Another business bites the dust in Johns Creek, Georgia. This time out it is 37 Main. This self-described rock café closed its doors due to several noise violations, fines and threats to its liquor license.
This latest business closing episode leaves puzzling. Why was the business allowed to open up near a residential neighborhood in the first place? I’m speculating here, but perhaps no one realized that there would be live and rather loud musical acts coming into the venue? When the venue opened, maybe city leaders thought that there would be food, wine, beer, spirits and acoustic performances only?
Obviously 37 Main was a success drawing in diverse crowds to experience a range of eclectic entertainment along with food and drinks. That’s great for a business employing dozens of people along with helping a city to grow. So what’s the problem? Here’s a business not only helping to expand the tax base, but also bringing in diversity to the city.
Did comity between city and business have a chance here? Judging from its past behavior, it didn’t look like the city was attempting to be empathetic with the business. Since the 37 Main’s location was problematic, did the business ponder or have a chance to move to a more business-centric location, away from homes? After all, if there are loyal patrons to 37 Main, they will follow. On the other hand, it’s cheaper to either stay put or simply close. 37 Main chose the latter.

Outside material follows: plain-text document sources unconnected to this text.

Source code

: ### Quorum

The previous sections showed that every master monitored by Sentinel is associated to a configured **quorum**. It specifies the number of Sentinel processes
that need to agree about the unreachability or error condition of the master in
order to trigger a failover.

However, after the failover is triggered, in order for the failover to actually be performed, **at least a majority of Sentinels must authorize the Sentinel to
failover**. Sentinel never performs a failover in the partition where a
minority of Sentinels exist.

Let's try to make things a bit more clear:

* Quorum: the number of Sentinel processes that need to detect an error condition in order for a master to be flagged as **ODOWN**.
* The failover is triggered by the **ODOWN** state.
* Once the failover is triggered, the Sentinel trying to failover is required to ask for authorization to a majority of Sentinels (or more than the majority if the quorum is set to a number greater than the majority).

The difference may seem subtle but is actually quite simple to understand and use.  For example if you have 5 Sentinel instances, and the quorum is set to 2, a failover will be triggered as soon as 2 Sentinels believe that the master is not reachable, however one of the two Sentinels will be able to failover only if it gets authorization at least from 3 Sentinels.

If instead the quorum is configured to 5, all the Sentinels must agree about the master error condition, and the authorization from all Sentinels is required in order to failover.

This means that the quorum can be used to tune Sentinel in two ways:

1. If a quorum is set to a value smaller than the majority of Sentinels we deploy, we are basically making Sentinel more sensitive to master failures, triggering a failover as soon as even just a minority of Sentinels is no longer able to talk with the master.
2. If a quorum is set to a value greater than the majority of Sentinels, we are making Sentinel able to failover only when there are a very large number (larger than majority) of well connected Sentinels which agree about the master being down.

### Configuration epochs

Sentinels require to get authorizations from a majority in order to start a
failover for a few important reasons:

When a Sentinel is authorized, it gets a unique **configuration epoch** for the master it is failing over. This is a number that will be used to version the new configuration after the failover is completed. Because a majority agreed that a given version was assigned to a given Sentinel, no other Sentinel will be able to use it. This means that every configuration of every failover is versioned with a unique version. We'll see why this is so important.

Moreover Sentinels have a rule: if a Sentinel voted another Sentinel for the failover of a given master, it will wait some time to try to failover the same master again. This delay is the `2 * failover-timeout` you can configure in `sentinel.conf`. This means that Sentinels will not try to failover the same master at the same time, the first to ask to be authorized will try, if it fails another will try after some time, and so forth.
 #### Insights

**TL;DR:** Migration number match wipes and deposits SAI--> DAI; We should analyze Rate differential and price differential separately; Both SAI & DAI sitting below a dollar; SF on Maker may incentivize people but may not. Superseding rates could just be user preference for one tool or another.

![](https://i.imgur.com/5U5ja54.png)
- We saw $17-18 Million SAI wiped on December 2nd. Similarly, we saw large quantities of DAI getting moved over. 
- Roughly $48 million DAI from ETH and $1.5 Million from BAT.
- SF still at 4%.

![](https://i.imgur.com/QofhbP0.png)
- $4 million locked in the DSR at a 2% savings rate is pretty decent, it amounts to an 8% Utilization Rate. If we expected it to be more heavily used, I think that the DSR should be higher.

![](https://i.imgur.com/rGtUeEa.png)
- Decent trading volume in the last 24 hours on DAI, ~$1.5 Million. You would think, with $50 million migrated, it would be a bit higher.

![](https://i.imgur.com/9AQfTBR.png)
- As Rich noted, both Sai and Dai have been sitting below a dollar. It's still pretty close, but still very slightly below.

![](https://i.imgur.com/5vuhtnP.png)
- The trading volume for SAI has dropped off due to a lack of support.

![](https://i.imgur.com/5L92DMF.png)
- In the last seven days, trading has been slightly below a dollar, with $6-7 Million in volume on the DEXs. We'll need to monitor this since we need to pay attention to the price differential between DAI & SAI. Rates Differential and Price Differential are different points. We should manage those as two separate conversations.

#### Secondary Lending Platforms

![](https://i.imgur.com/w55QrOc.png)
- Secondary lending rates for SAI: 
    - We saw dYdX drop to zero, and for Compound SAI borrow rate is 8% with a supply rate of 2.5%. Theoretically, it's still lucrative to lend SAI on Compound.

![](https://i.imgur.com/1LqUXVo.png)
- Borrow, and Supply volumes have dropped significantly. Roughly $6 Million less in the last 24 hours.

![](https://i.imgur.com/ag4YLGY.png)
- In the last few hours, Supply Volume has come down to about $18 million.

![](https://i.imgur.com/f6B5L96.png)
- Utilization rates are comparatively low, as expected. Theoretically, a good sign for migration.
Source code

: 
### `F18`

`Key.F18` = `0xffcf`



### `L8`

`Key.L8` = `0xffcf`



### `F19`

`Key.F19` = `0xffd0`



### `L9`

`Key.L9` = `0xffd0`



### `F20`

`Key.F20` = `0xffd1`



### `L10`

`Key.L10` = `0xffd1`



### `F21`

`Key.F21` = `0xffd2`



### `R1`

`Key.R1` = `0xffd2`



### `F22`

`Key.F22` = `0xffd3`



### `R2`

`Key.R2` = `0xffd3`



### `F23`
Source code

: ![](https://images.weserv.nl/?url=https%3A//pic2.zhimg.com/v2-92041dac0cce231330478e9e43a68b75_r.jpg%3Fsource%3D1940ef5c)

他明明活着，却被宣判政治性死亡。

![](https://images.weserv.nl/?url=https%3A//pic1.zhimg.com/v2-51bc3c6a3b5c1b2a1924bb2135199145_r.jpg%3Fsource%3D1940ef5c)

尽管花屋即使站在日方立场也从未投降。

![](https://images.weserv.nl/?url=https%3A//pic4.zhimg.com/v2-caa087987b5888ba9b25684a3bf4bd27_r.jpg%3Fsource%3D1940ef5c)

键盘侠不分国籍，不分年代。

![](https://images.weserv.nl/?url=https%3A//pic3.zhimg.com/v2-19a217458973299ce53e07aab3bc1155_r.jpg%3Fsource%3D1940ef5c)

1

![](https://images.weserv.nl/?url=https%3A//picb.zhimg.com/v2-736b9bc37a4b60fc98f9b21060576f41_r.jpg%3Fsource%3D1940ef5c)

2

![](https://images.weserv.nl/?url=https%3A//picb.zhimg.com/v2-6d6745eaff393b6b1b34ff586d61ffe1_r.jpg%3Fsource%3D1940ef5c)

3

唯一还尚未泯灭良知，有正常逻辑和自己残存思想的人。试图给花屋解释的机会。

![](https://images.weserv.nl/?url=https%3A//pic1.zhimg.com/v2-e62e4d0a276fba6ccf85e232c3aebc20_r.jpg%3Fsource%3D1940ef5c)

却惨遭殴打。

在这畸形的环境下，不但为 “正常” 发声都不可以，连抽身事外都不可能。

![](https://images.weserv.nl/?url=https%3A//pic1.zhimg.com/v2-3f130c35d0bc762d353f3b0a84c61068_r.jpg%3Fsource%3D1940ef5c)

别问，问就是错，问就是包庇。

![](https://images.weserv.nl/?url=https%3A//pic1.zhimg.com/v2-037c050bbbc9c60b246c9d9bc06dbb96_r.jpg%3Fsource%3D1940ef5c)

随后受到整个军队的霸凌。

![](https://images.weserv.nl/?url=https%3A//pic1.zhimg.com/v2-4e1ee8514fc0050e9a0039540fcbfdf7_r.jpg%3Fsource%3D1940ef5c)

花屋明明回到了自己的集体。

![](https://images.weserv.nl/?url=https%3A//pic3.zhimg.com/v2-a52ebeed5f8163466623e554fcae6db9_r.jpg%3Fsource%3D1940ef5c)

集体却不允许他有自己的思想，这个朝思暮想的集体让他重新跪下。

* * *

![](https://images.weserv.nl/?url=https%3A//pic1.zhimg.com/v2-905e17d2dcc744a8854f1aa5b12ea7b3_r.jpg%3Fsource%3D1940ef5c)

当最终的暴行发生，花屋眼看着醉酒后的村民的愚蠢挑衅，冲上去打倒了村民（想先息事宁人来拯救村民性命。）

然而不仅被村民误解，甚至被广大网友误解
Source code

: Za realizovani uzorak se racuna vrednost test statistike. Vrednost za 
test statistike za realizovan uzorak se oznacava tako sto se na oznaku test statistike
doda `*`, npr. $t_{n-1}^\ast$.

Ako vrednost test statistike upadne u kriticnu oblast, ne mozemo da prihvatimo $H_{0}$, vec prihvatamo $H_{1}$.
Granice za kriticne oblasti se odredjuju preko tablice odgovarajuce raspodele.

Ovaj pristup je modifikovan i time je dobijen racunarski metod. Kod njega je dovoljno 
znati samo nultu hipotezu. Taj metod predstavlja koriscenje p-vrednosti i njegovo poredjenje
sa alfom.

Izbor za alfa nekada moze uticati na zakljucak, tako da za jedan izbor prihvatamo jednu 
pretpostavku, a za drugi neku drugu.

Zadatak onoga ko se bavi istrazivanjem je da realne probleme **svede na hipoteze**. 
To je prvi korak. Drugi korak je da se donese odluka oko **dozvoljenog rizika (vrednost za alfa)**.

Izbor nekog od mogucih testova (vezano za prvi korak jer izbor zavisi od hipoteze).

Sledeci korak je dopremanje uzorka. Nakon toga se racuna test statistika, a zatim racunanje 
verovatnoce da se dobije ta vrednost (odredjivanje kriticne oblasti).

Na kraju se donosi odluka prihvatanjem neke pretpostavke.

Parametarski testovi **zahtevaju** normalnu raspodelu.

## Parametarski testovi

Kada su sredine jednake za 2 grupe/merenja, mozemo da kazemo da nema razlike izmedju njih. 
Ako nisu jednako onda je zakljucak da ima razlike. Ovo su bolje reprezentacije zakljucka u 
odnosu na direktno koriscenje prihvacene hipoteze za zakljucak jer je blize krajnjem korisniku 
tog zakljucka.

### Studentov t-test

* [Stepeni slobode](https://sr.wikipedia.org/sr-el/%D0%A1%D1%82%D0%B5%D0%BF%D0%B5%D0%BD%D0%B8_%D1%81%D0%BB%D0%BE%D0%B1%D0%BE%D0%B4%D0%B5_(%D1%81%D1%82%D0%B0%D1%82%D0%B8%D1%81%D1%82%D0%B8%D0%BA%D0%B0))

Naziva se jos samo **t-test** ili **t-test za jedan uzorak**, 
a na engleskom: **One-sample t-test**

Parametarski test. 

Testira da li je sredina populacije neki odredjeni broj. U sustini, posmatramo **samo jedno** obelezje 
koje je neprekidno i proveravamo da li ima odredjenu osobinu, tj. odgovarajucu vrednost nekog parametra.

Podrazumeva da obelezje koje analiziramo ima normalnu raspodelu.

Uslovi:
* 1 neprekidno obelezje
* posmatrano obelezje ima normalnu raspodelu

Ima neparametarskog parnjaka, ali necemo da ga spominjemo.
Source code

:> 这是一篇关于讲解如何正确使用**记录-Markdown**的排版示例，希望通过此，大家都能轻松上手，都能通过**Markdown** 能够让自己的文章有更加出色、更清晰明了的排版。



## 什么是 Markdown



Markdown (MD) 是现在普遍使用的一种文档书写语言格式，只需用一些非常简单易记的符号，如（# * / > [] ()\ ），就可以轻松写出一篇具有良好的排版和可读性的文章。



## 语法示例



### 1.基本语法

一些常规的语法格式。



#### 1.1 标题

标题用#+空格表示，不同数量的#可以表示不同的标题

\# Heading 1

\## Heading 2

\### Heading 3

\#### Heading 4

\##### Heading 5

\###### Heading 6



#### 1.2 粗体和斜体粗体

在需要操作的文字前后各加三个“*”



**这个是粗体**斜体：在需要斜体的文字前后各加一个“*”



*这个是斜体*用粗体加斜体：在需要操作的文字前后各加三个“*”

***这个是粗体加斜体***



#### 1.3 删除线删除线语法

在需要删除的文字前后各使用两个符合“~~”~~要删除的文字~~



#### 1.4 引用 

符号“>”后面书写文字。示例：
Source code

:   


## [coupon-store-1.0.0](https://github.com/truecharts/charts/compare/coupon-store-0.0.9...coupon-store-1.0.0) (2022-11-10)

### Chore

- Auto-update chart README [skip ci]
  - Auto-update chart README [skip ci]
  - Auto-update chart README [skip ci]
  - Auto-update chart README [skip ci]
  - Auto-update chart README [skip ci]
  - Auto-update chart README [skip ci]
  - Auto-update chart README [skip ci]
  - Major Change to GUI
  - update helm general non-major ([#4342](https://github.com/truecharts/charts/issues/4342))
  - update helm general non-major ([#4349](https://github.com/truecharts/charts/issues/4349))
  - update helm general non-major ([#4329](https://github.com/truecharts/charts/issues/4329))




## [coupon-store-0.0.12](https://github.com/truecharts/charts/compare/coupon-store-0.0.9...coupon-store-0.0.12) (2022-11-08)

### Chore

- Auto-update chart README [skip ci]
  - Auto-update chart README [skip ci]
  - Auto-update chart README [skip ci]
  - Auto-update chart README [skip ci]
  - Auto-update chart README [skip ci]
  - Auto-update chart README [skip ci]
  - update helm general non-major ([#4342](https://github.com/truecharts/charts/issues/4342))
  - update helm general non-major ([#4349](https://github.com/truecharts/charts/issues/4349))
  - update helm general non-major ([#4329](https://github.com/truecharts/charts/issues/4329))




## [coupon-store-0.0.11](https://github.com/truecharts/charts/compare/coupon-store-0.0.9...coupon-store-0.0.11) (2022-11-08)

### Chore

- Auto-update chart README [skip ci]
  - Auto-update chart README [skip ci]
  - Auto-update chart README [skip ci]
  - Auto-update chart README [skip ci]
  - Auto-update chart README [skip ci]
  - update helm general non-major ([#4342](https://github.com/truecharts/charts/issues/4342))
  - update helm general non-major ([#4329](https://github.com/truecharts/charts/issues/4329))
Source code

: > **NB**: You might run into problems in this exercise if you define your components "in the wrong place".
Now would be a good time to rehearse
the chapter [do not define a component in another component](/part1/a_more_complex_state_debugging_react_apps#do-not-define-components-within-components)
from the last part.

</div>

Johns Creek seems to be at another tipping point. Does it wish to grow along with its increased population or does it wish to stop progress? I honestly don’t think there’s a choice here because Johns Creek has grown up in the past few years. I don’t think they turn the clock back on progress. Indeed the city has plenty of culture and retail including a symphony, parks, shops, restaurants, car dealers and even hookah lounges. What? An adult bookshop gets run out of town, but this straight clean city has hookah lounges? That seems odd.
Recently, the city put out a “Just Say No” message to public transportation. Anyone who lives or visits in Johns Creek knows that it’s in desperate need of traffic relief. While improved roads, roundabouts and better timed lights are a nice Band-Aid on the problem, public transportation needs to be expanded in the area due to increased population.
Johns Creek cannot be a growing city which will continue to attract thriving venues like 37 Main and exist as a bedroom community. There’s no doubt that the city leaders would say that they can find a fuzzy middle in which to exist, but that’s seems to be impossible. Johns Creek ought to find a way to bring back 37 Main along with other interesting businesses and venues.